Somebody in an oversized polyester animal outfit was being loaded into the ambulance.

“That’s Robbie Raccoon!” cried Jennifer Whelper. “He must be the one who got hurt.”

All around them in the crowd, other tourist children began to whimper and sniffle at the sight of Robbie Raccoon on the stretcher.
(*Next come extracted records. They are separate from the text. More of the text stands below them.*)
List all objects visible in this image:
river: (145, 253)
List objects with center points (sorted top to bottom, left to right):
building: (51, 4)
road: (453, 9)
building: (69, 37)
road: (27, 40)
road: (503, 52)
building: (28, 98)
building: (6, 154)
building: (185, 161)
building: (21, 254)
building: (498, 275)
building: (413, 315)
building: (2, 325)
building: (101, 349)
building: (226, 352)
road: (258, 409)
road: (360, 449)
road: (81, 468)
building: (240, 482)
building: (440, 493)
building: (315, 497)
Jason swore he saw some blood on Robbie Raccoon’s nose.

“No, he’s going to be fine,” said Gerri Whelper. “See there, he’s waving at us!”

And, indeed, whoever was inside the Robbie Raccoon costume managed a weak salute to the crowd before the ambulance doors swung closed.

“It’s gotta be ninety-eight degrees out here,” marveled Terry Whelper. “You’d think they’d get the poor guy out of that raccoon getup.”

Terry Whelper’s wife whispered urgently to the nape of his neck, “Not in front of Jennifer. She thinks he’s real.”

“Oh, you’re kidding,” Terry said.

Under the TV lights, the tan young spokesperson finally was revealing what had been stolen in the daring robbery.

“As many of you know,” he said, “the Amazing Kingdom of Thrills is home to several endangered varieties of wildlife. Unfortunately, the animals that were stolen this afternoon are among the rarest, and most treasured, in our live-animal collection. In fact, they were believed to be the last two surviving specimens of the blue-tongued mango vole.” Here the handsome spokesman paused dramatically. Then: “The animals were being kept here in a specially climatized habitat, in the hope that they might breed and keep the species alive. Tragically, that dream came to an end this afternoon.”